The Broncos’ running game became less effective, and Tebow proved Sparano’s passing theory correct – at first.
On one third-down conversion attempt, Tebow missed his wide-open tight end, Daniel Fells, so badly it was difficult to determine if he was attempting a completion or just throwing the ball away.
Tebow’s critics insist once teams plan for Tebow’s unique skill set, they can easily contain him with the use of higher-caliber defensive players he rarely faced in college.
Taking away the run forces Tebow to beat the opposing team with the pass, potentially his greatest weakness.
On the flip side, Tebow kept plays alive and fans on the edges of their seats with his ability to feel and avoid the rush.
Even with Miami’s focus on containment, Tebow turned potential sacks into first downs using his speed and strength to avoid and brush off defenders.
Tebow finally called Miami’s bluff on daring him to pass with less than six minutes left in the fourth quarter.
Suddenly, his accuracy resembled a proficient NFL quarterback as he hit Daniel Fells and wide receiver Matthew Willis on deep routes.
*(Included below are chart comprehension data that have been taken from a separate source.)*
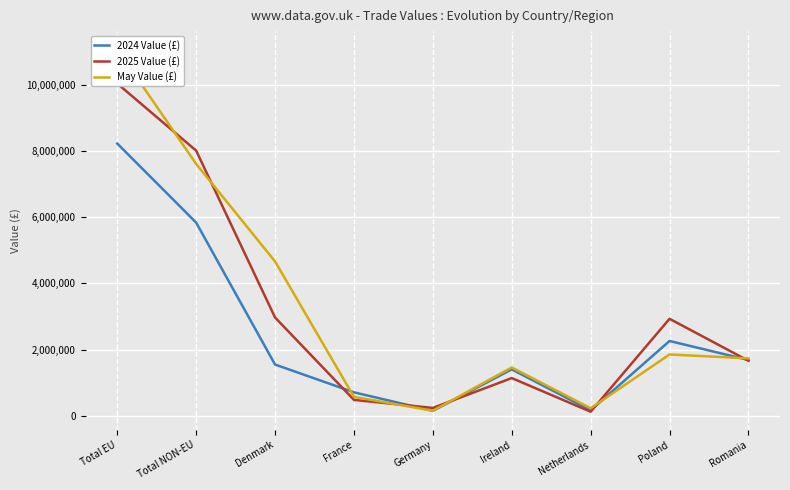

Reading right to left, what are all the values shown in this chart?

2024 Value (£): 1685171	2259324	161153	1400372	146399	705958	1546873	5840976	8232319
2025 Value (£): 1660441	2930925	118878	1137797	234069	477293	2969885	8017760	10048056
May Value (£): 1733247	1851172	224309	1458212	149154	568268	4665590	7616093	11085044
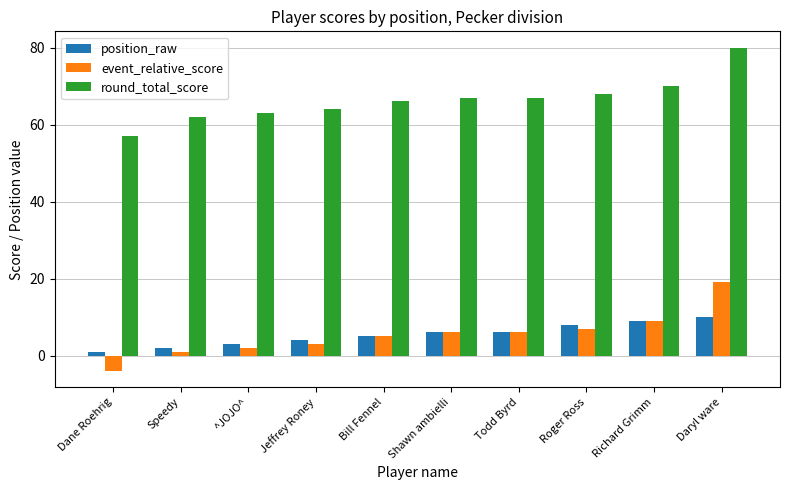

What are all the series names shown in the legend?

position_raw, event_relative_score, round_total_score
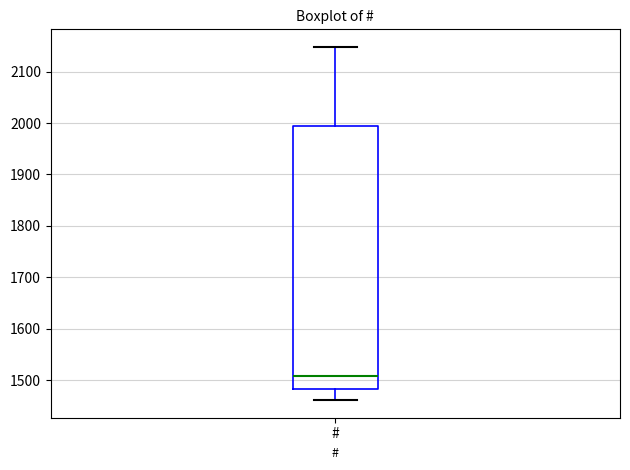

Where does the upper whisker of the box for # end on the y-axis? The values are not printed on the chart, so give them approximately, as read against the axis.

2150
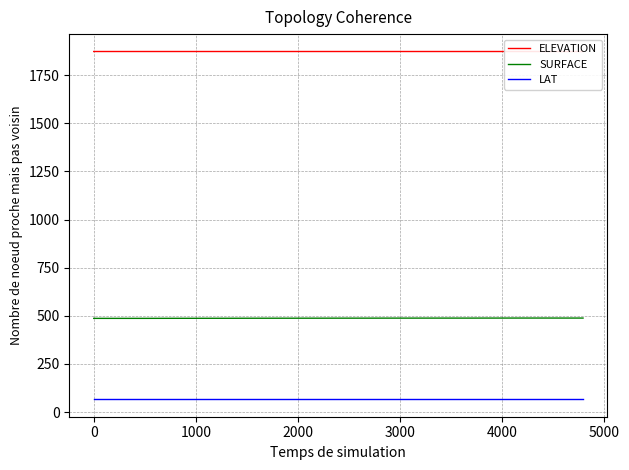

What is the maximum value for LAT?

66.1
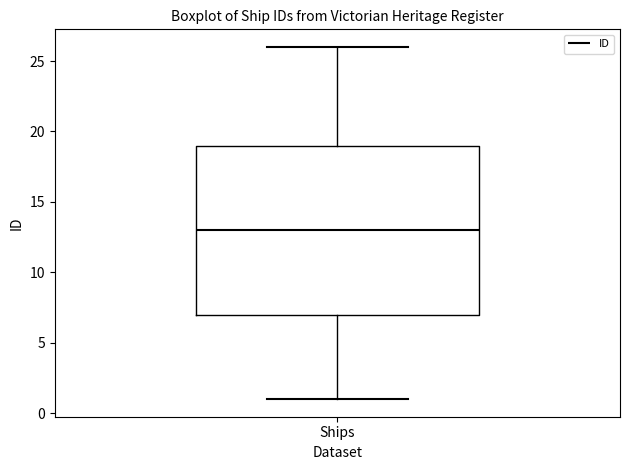

Read this box plot against the y-axis: the position of the median line, the range covered by the box, and the ends of both whiskers. The values are not printed on the chart, so give them approximately, as read against the axis.

median 13, box 7 to 19, whiskers 1 to 26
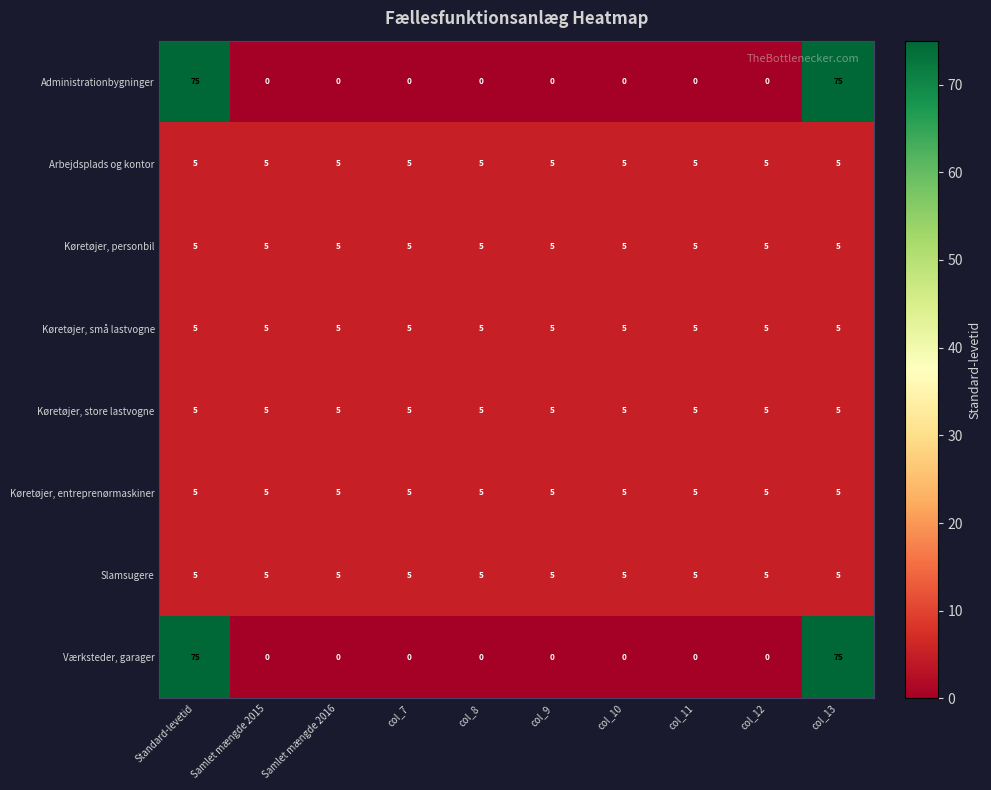

What is the highest value of the Værksteder, garager series?

75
The pass to Fells wasn’t pretty, but the “duck” zipped through triple coverage setting up another great pass and catch between them both for a score.
The Broncos moved down the field with purpose and urgency, but most fans saw it as too little, too late.
After the Dolphins fumbled away an onside kick, Tebow marched the Broncos down the field for a touchdown and two-point conversion.
Denver scored 15 points in less than three minutes and won the field position battle in overtime. That gave kicker Matt Prater the opportunity for the 52-yard game-winning field goal.
It was pretty obvious Fox didn’t want Tebow airing out the ball after their defense recovered a fumble in Miami territory.
Three straight running plays netted two yards before Prater was sent out.
If Fox trusted Tebow, he may have attempted to gain more yards, considering Prater missed two field goals earlier in the game.
Although the Broncos won, they were shut out by a horrendous 0-5 football team for 56 minutes with a victory dependent on the outcome of an onside kick, in which Tebow had no influence.
After one game, it appears the critics and supporters can both say, “I told you so.”